Führe den Seitenauszug, den Tagebucheintrag über Blattläuse und ein Gespräch im Büro, im selben Ton nach seinem letzten Satz weiter.

#### Seitenauszug:
__________________________________________________
Ich habe jedes einzelne der hundert Blätter händisch abgestreift und damit die Läuse zerquetscht. Ich habe sie noch laufen sehen, es herrschte große Aufregung im Pestopflanzenhain.
Danach habe ich ihm Waiting For The Sun von den Doors vorgesummt.
Meine Finger stanken nach Läusepisse. Und in meinem Nacken und meinem Rücken, und in meinem Haar, an meinen Armen, zwischen meinen Beinen – überall juckte es auf einmal.
Jetzt wieder während ich das so niedertippe.

[27.6.]

Mit dem zweiten Kaffee in der Hand ging ich zu meinem Chef, ein paar Sachen zu besprechen. Wie der kritische Bug zu bewerten sei und wie das Wetter am Wochenende werde, und dass wir das Kickermatch nächste Woche unbedingt gewinnen müssen, da der Pokal in unserer Abteilung zu bleiben hat. Ich fragte ihn, warum er keine Tore mehr schieße, ob ich mir Sorgen mache müsse, vielleicht bräuchte er eine Pause, wer weiß, ihm Sommer bei dieser stickigen Luft in dem Raum mit dem Kickertisch, vielleicht sei das einfach nicht sein Ding, man rieche ja schon den Schweiß in der Luft, das sei alles so FightClub-mäßig und er sagte, er wisse nicht ob er ein sportlerisches Tief habe, aber er würde ja immer noch diese fetten Schüsse von ganz hinten machen und ich sagte, Michael Jackson sei gestorben, woraufhin sich die eine Kollegin umdrehte und sagte, das sei so tragisch und ich sagte, ja nicht toll das und Chef sagte, Jacko wäre unsere Jugend gewesen, er hätte uns alle ziemlich geprägt oder mindestens begleitet und ich fragte in die Runde warum wir alle so blöd in indirekter Rede reden würden, worauf die beiden mit den Schultern zuckten und wie aus einem Mund sagten: “Wees ick nüscht”. Ich wusste auch nicht, weshalb wir erstmal schwiegen, doch dann kam KK aus der Entwicklung und sie sagte: Mek ich brauche Dich nicht mehr, ich habe alles klären können. Das freute mich und ich sagte: das ist super, hast Du übrigens gehört, Michael Jackson ist gestorben, und sie sagte: Ja, ich habe es vorhin von jemandem gehört, nicht schön das. Ich nickte. Mein Chef schaute. Und die andere Kollegin schaute auch.
__________________________________________________
#### Bereitgestellte Daten:
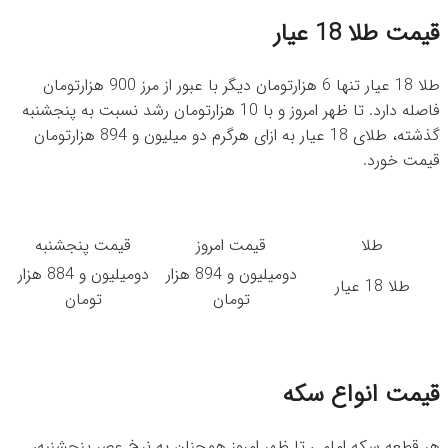
قیمت طلا 18 عیار
طلا 18 عیار تنها 6 هزارتومان دیگر با عبور از مرز 900 هزارتومان
فاصله دارد. تا ظهر امروز و با 10 هزارتومان رشد نسبت به پنجشنبه
گذشته، طلای 18 عیار به ازای هرگرم دو میلیون و 894 هزارتومان
قیمت خورد.
طلا
قیمت امروز
قیمت پنجشنبه
دومیلیون و 894 هزار
دومیلیون و 884 هزار
طلا 18 عیار
تومان
تومان
قیمت انواع سکه
هر قطعه سکه امامی تا ظهر امروز همچنان به نرخ عصر پنجشنبه،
__________________________________________________
#### Schriftliche Antwort:
Ja, und jetzt weiß ich auch nicht mehr.

Heute hatte ich kein einziges Meeting. Was aber nicht heißt, dass man dann Arbeit vom Tisch schafft, wenn man nämlich dauernd am Platz sitzt, wird man auch dauernd von den Kollegen unterbrochen die immer schonmal fragen wollten, sich aber nie zu fragen wagten. Denen habe ich dann ein Beat it vorgesungen.
Wir haben Großraumbüro. Später fragte jemand lautstark: Wollte der Jackson sich eigentlich nicht einfrieren lassen? Und ich dachte: Herrje, wenn das heute so weiter geht, dann kann ich wirklich nur noch über Michael Jackson tagebuchbloggen, weil sonst nichts anderes passiert, aber dann unterbach jemand meinen Gedanken, der sagte: nein, der wollte doch in Sauerstoffzelten wohnen, und dann rief jemand dazwischen: aber jetzt ist er ja tot und daraufhin sagte jemand anders: dann kommt er eben als Zombie in Thriller2.0 zurück und irgendwie fanden das alle zum lachen.
Ja und jetzt. Passt alles nicht so zum Bachmannpreis.

[26.6.]

Zu lange im Büro gesessen um noch guter Dinge zu sein. Trotzdem noch abgewägt zur OPAK-Release-Party ins NBI zu gehen, weil das ja der eigentliche Plan war, und Plänen folge ich manchmal bäuchlings blickdichts blindlinks. BlindLINKS? Weitlinks Trassenkiez. [Himmel]

Doch dann die Pläne links liegen lassen und den Laptop an den Fernseher angeschlossen um mit K die Bachmannpreisfilme anzuschauen. Ich wollte erst Christiane Neudecker sehen, wegen des roten Rockes den sie scheinbar trug, doch sahen wir, aus Gründen die ich jetzt nicht mehr nachvollziehen kann, zuerst Karsten Krampitz und danach Philipp Weiss.
Danach war ich so müde, dass ich sagte: ich gehe jetzt tagebuchbloggen und danach falle ich tot ins Bett.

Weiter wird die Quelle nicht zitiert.